Another group the Meiolaniidae also adopted the characteristics of thick body armour and clubbed tail shared by glyptodonts and ankylosaurs, although as they were land turtles, the thick body armour part isn't too surprising. This lot get overlooked but like the land crocodiles they shared their environments with, they were remarkable animals which survived until very recently.
 
Another group the Meiolaniidae also adopted the characteristics of thick body armour and clubbed tail shared by glyptodonts and ankylosaurs, although as they were land turtles, the thick body armour part isn't too surprising. This lot get overlooked but like the land crocodiles they shared their environments with, they were remarkable animals which survived until very recently.
I didn't know about them.

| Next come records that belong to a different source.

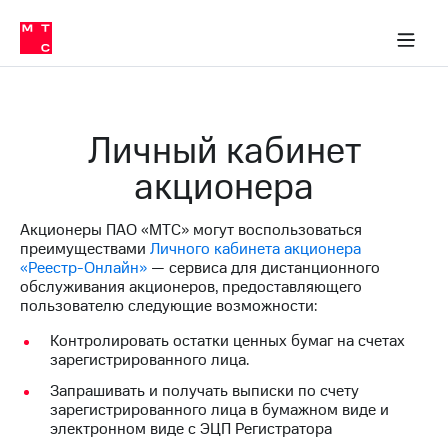
О
сторам и акционерам
Комплаенс и деловая этика
Устойчивое развитие
Медиа-центр
О МТС
О МТС
На главную
компании
О
компании
Стратегия
Стратегия
Карьера
Личный кабинет
в МТС
Карьера
в МТС
акционера
Пресс-
релизы
История
компании
Акционеры ПАО «МТС» могут воспользоваться
МТС
преимуществами
Личного кабинета акционера
о технологиях
Руководство
«Реестр-Онлайн»
— сервиса для дистанционного
региона
обслуживания акционеров, предоставляющего
пользователю следующие возможности:
Правовая
информация
Контролировать остатки ценных бумаг на счетах
зарегистрированного лица.
Контакты
Запрашивать и получать выписки по счету
Медиа-центр
зарегистрированного лица в бумажном виде и
Пресс-
электронном виде с ЭЦП Регистратора
релизы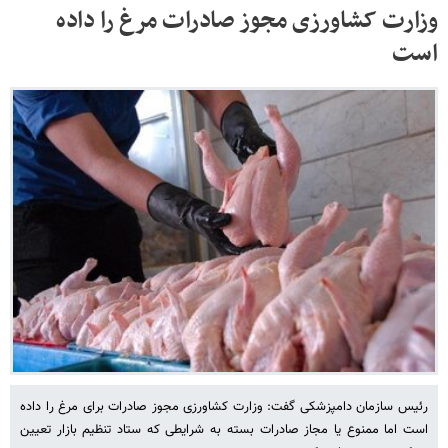
وزارت کشاورزی مجوز صادرات مرغ را داده
است
رئیس سازمان دامپزشکی گفت: وزارت کشاورزی مجوز صادرات برای مرغ را داده
است اما ممنوع یا مجاز صادرات بسته به شرایطی که ستاد تنظیم بازار تعیین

I'll Google them tomorrow.
 
So what is the closest living animal to a dinosaur?

On superficial looks alone, I guess a Saltwater Croc, Komodo Dragon or those species of lizard that resort to a bipedal gait when in a hurry spring to mind.

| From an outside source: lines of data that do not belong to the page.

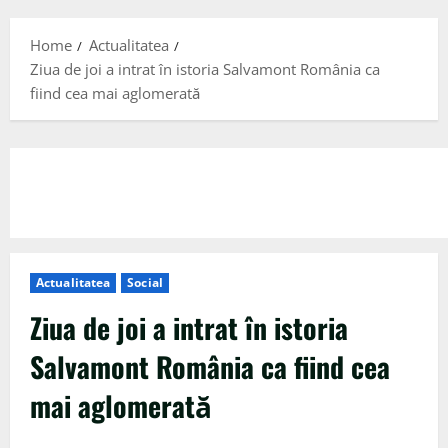
Menu
Home
Actualitatea
Ziua de joi a intrat în istoria Salvamont România ca
fiind cea mai aglomerată
Actualitatea
Social
Ziua de joi a intrat în istoria
Salvamont România ca fiind cea
mai aglomerată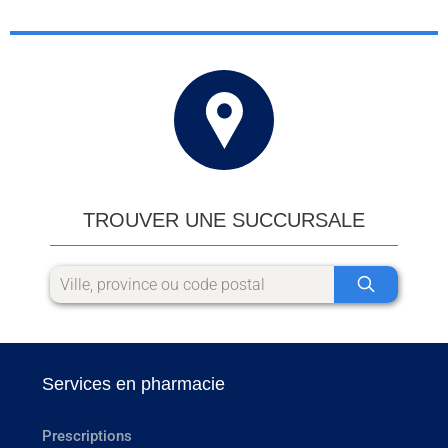
TROUVER UNE SUCCURSALE
Services en pharmacie
Prescriptions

In reality though, would it be a chicken, goose or ostrich?

Birds are Dinosaurs so the question should be what are the closest living animals to birds?
 
Birds are Dinosaurs so the question should be what are the closest living animals to birds?

Extinct non-avian dinosaurs then (which is what most people mean when referring to dinosaurs.
When Alfred Hitchcock's brilliant thriller The Birds is shown on TV, the description will never call it a movie about dinosaurs.

As for what bird most closely resembles its therapod ancestors, goosy-teeth notwithstanding, I would have to plump for the Cassowary, Ostrich or, our old friend, the Shoebill Stork.

stork.png
 
Extinct non-avian dinosaurs then (which is what most people mean when referring to dinosaurs.
When Alfred Hitchcock's brilliant thriller The Birds is shown on TV, the description will never call it a movie about dinosaurs.

As for what bird most closely resembles its therapod ancestors, goosy-teeth notwithstanding, I would have to plump for the Cassowary, Ostrich or, our old friend, the Shoebill Stork.

View attachment 56778
Sorry I wasn't trying to be smart its just a lot of people don't think that birds are dinosaurs at all, in the same way that they think that Pterosaurs, Mosasaurs, pliosaurs etc were Dinosaurs when they were not.
 
*bump*

Living dinosaurs in Papua New Guinea?

"Tim Neville is an Australian who worked for the Wallindi Plantation Resort at Kimbe, West New Britain in Papua New Guinea. In 1992-93, Tim was diving off the east coast of Alage (Aui) Island, located off the south coast of West New Britain between Kandrian and Gasmata. While diving, Tim observed some large three toed foot prints of an unknown animal in the mud on the ocean floor. Tim later enquired at the neighbouring Ambungi and Sep Sep Islands about the existence of a living dinosaur. No one at these islands had knowledge of any such creature at that time. However, sightings of an animal resembling a theropod dinosaur commenced around Ambungi Island a couple of years later.1"

https://karlshuker.blogspot.com/2023/08/is-large-non-avian-dinosaur-alive-and.html
 
*bump*

Living dinosaurs in Papua New Guinea?

"Tim Neville is an Australian who worked for the Wallindi Plantation Resort at Kimbe, West New Britain in Papua New Guinea. In 1992-93, Tim was diving off the east coast of Alage (Aui) Island, located off the south coast of West New Britain between Kandrian and Gasmata. While diving, Tim observed some large three toed foot prints of an unknown animal in the mud on the ocean floor. Tim later enquired at the neighbouring Ambungi and Sep Sep Islands about the existence of a living dinosaur. No one at these islands had knowledge of any such creature at that time. However, sightings of an animal resembling a theropod dinosaur commenced around Ambungi Island a couple of years later.1"

https://karlshuker.blogspot.com/2023/08/is-large-non-avian-dinosaur-alive-and.html
There is nothing about these claims that is remotely believable. I very strongly disagree with Shuker's unfounded promotion of dinosaur survivors. The good evidence for this is nil.